_What is required_
Find the line holding "A set of pre-existing" in the entries below. Give it again exactly, along with every line after it up to and including the line holding "(list of uncle".
*** Data records Section Begins ***
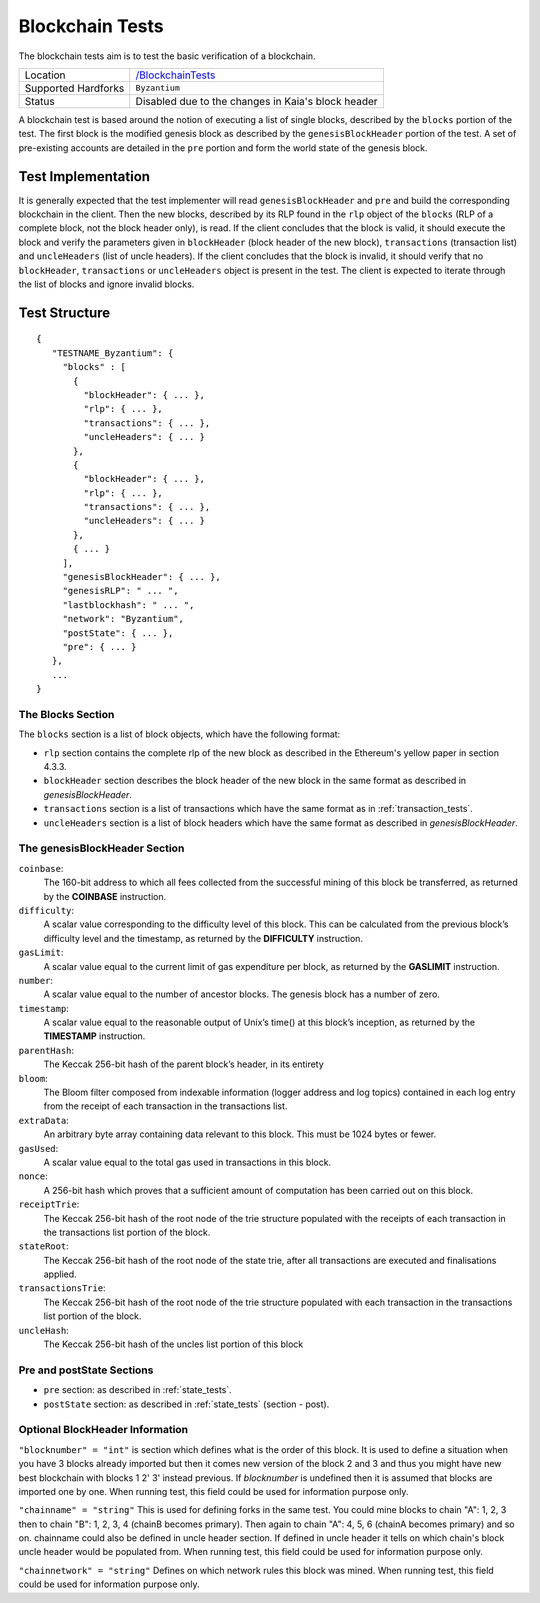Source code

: .. _blockchain_tests:

Blockchain Tests
================

The blockchain tests aim is to test the basic verification of a blockchain.

=================== ==============================================================
Location            `/BlockchainTests <https://github.com/kaiachain/kaia-core-tests/tree/main/BlockchainTests>`_
Supported Hardforks ``Byzantium``
Status              Disabled due to the changes in Kaia's block header
=================== ==============================================================

A blockchain test is based around the notion of executing a list of single blocks,
described by the ``blocks`` portion of the test. The first block is the modified
genesis block as described by the ``genesisBlockHeader`` portion of the test. 
A set of pre-existing accounts are detailed in the ``pre`` portion and form the 
world state of the genesis block.


Test Implementation
-------------------

It is generally expected that the test implementer will read ``genesisBlockHeader`` 
and ``pre`` and build the corresponding blockchain in the client. Then the new blocks, 
described by its RLP found in the ``rlp`` object of the ``blocks`` (RLP of a complete block, 
not the block header only), is read. If the client concludes that the block is valid, 
it should execute the block and verify the parameters given in ``blockHeader`` 
(block header of the new block), ``transactions`` (transaction list) and ``uncleHeaders`` 
(list of uncle headers). If the client concludes that the block is invalid, it should verify 
that no ``blockHeader``, ``transactions`` or ``uncleHeaders`` object is present in the test. 
The client is expected to iterate through the list of blocks and ignore invalid blocks.

Test Structure
--------------

::

  {
     "TESTNAME_Byzantium": {
       "blocks" : [
         {
           "blockHeader": { ... },
           "rlp": { ... },
           "transactions": { ... },
           "uncleHeaders": { ... }
         },
         {
           "blockHeader": { ... },
           "rlp": { ... },
           "transactions": { ... },
           "uncleHeaders": { ... }
         },
         { ... }
       ],
       "genesisBlockHeader": { ... },
       "genesisRLP": " ... ",
       "lastblockhash": " ... ",
       "network": "Byzantium",
       "postState": { ... },
       "pre": { ... }       
     },
     ...
  }


The Blocks Section
^^^^^^^^^^^^^^^^^^

The ``blocks`` section is a list of block objects, which have the following format:

* ``rlp`` section contains the complete rlp of the new block as described in the 
  Ethereum's yellow paper in section 4.3.3.

* ``blockHeader`` section  describes the block header of the new block in the same 
  format as described in `genesisBlockHeader`.

* ``transactions`` section is a list of transactions which have the same format as 
  in :ref:`transaction_tests`.

* ``uncleHeaders`` section is a list of block headers which have the same format as 
  described in `genesisBlockHeader`.


The genesisBlockHeader Section
^^^^^^^^^^^^^^^^^^^^^^^^^^^^^^

``coinbase``:
  The 160-bit address to which all fees collected from the successful mining of this block be
  transferred, as returned by the **COINBASE** instruction.
``difficulty``: 
  A scalar value corresponding to the difficulty level of this block. This can be 
  calculated from the previous block’s difficulty level and the timestamp, as returned 
  by the **DIFFICULTY** instruction.
``gasLimit``: 
  A scalar value equal to the current limit of gas expenditure per block, as returned 
  by the **GASLIMIT** instruction.
``number``:
  A scalar value equal to the number of ancestor blocks. The genesis block has a number of zero.
``timestamp``: 
  A scalar value equal to the reasonable output of Unix’s time() at this block’s inception,
  as returned by the **TIMESTAMP** instruction.
``parentHash``: 
  The Keccak 256-bit hash of the parent block’s header, in its entirety
``bloom``:
  The Bloom filter composed from indexable information (logger address and log topics)
  contained in each log entry from the receipt of each transaction in the transactions list.
``extraData``:
  An arbitrary byte array containing data relevant to this block. This must be 1024 bytes or fewer.
``gasUsed``:
  A scalar value equal to the total gas used in transactions in this block.
``nonce``:
  A 256-bit hash which proves that a sufficient amount of computation has been 
  carried out on this block.
``receiptTrie``: 
  The Keccak 256-bit hash of the root node of the trie structure populated with 
  the receipts of each transaction in the transactions list portion of the block.
``stateRoot``: 
  The Keccak 256-bit hash of the root node of the state trie, after all transactions 
  are executed and finalisations applied.
``transactionsTrie``: 
  The Keccak 256-bit hash of the root node of the trie structure populated with 
  each transaction in the transactions list portion of the block.
``uncleHash``: 
  The Keccak 256-bit hash of the uncles list portion of this block


Pre and postState Sections
^^^^^^^^^^^^^^^^^^^^^^^^^^

* ``pre`` section: as described in :ref:`state_tests`.

* ``postState`` section: as described in :ref:`state_tests` (section - post).


Optional BlockHeader Information
^^^^^^^^^^^^^^^^^^^^^^^^^^^^^^^^

``"blocknumber" = "int"`` is section which defines what is the order of this block. 
It is used to define a situation when you have 3 blocks already imported but then it comes new version of the block 2 and 3 and thus you might have new best blockchain with blocks 1 2' 3' instead previous. If `blocknumber` is undefined then it is assumed that blocks are imported one by one. When running test, this field could be used for information purpose only.

``"chainname" = "string"`` This is used for defining forks in the same test. You could mine blocks to chain "A": 1, 2, 3 then to chain "B": 1, 2, 3, 4 (chainB becomes primary). Then again to chain "A": 4, 5, 6  (chainA becomes primary) and so on. chainname could also be defined in uncle header section. If defined in uncle header it tells on which chain's block uncle header would be populated from. When running test, this field could be used for information purpose only.

``"chainnetwork" = "string"`` Defines on which network rules this block was mined. When running test, this field could be used for information purpose only.
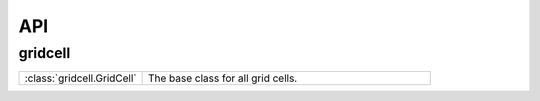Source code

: API
====


.. __grid_cell:

gridcell
------------

.. list-table::
   :widths: 30 70
   :header-rows: 0

   * - :class:`gridcell.GridCell`
     - The base class for all grid cells.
*** Data records Section Ends ***
_Solution to the problem_
A set of pre-existing accounts are detailed in the ``pre`` portion and form the 
world state of the genesis block.


Test Implementation
-------------------

It is generally expected that the test implementer will read ``genesisBlockHeader`` 
and ``pre`` and build the corresponding blockchain in the client. Then the new blocks, 
described by its RLP found in the ``rlp`` object of the ``blocks`` (RLP of a complete block, 
not the block header only), is read. If the client concludes that the block is valid, 
it should execute the block and verify the parameters given in ``blockHeader`` 
(block header of the new block), ``transactions`` (transaction list) and ``uncleHeaders`` 
(list of uncle headers). If the client concludes that the block is invalid, it should verify 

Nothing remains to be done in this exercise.